Lastly, to my mind, the idea that the hill we know as Cumorah was named after some far away place where Moroni originally stashed the entire history of his civilization, and that he, in fleeing his genocidal enemies, traveled all the way there with all of that stuff... all the way from some other hill in Central America? Try walking that distance without all of that stuff.

Also, the Cherokee claim that their written language traces to a small group of 20 or so refugees from a war-destroyed culture who had joined the nation generations ago and brought with them their written language on a set of thin gold plates.

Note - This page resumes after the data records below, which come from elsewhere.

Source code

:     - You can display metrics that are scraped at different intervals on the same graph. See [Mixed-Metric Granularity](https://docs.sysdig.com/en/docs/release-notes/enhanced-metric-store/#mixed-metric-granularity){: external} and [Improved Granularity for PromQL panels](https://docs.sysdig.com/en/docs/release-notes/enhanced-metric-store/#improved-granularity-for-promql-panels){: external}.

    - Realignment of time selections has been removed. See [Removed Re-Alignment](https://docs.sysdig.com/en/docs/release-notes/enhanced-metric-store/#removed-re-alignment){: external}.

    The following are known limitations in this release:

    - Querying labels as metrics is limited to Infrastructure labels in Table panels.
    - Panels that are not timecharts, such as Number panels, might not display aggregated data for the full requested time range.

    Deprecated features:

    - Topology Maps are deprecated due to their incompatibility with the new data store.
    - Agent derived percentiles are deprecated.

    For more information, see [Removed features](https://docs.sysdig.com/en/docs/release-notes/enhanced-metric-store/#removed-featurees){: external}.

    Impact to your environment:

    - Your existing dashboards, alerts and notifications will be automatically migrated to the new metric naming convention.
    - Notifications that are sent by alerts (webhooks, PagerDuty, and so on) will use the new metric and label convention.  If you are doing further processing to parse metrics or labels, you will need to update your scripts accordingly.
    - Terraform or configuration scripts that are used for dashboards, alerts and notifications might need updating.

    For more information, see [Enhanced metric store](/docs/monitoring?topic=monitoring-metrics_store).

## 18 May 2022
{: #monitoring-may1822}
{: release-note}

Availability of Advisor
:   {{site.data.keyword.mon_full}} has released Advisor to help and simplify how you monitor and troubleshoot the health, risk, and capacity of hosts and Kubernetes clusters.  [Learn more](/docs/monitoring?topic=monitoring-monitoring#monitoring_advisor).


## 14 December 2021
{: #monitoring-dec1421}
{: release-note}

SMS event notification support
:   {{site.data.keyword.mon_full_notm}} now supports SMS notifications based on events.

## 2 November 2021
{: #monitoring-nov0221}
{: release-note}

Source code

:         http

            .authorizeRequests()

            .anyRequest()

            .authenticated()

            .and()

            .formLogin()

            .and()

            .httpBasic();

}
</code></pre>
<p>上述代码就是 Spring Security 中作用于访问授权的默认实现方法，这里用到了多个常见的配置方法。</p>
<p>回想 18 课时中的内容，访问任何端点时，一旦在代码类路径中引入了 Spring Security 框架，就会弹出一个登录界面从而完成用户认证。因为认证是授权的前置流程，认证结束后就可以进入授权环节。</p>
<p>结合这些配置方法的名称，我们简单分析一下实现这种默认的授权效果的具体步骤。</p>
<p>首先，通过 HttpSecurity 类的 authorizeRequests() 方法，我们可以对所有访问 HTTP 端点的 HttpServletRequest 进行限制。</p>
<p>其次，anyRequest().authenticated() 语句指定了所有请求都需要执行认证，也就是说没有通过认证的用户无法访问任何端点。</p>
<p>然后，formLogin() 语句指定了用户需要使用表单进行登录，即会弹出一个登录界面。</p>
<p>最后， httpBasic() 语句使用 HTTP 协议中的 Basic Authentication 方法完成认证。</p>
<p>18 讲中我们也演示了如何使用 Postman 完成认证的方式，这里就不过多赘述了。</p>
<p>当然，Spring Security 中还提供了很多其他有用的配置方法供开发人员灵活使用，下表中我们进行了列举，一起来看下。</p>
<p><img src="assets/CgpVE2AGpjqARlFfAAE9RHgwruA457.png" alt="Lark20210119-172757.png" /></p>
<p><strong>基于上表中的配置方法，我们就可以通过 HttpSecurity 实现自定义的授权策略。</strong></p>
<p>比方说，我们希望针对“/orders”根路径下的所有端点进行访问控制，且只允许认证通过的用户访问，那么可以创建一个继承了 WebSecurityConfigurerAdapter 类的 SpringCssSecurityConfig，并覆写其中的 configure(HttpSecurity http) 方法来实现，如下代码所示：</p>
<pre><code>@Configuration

Their system bears a very striking visual resemblance to ancient Hebrew.

Try to get a copy of a book by Traveller Bird, _Tell Them They Lie_, which refutes everything we have in our history books about the Cherokee, and details the account of the refugees who later formed Scribe Clan and were the sole keepers of their written history until it was determined that it was time for all the Cherokee to learn to read and write their own language.

Anyway, North America, the East, probably starting in the Great Lakes area (a more reasonable collection of bodies of water to be called 'seas')and heading down into the Cherokee lands, seems a much more likely place to me to be looking for tangible evidence of the Book of Mormon.

Personally, I think all the excitement about Central American civilizations was infused into the early members of the church because those findings were young and exciting at the same time the church was young and exciting, but after Joseph Smith was gone and was not there to say, "What?! Two Cumorahs? That's just silly." It's become tradition that many believe is doctrine.

Pamela NotPam Scott said...

Oh, you might also note the appearance of traditional Cherokee dress as opposed to that of other indigenous cultures of the Americas? Who else wears turbans?